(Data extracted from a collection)
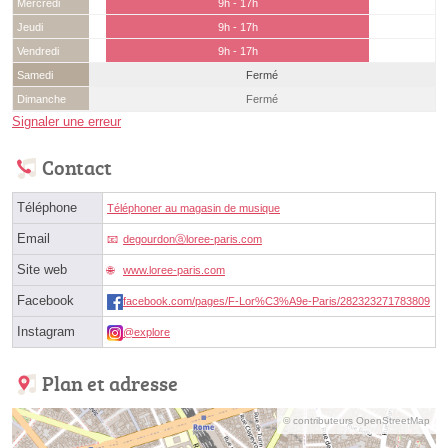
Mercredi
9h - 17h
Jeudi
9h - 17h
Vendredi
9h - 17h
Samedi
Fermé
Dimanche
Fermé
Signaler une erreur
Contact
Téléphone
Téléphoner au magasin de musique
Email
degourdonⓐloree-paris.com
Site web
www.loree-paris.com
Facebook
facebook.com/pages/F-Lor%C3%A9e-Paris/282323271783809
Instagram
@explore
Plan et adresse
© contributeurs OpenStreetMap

---

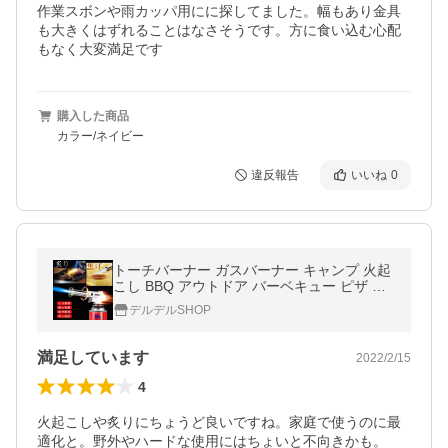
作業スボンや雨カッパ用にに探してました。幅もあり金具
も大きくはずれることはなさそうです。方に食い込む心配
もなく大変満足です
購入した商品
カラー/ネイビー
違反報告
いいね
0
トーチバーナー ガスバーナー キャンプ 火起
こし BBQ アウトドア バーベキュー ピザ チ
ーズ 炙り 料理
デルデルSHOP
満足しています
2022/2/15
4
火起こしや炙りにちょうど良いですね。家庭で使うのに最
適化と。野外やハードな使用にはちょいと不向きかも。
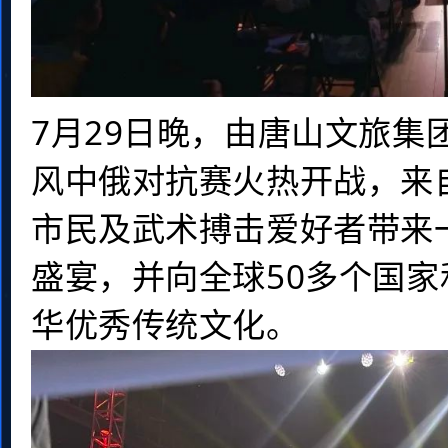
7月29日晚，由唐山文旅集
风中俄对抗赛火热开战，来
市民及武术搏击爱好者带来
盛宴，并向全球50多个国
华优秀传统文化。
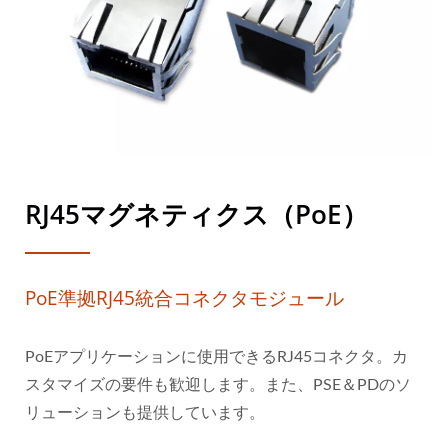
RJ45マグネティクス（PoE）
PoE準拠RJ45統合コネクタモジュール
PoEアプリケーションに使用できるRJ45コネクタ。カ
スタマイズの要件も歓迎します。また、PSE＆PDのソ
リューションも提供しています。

_Your objective_
Search the data for the word "loree" and report how many lines include it, with the number alone.

_Result_
2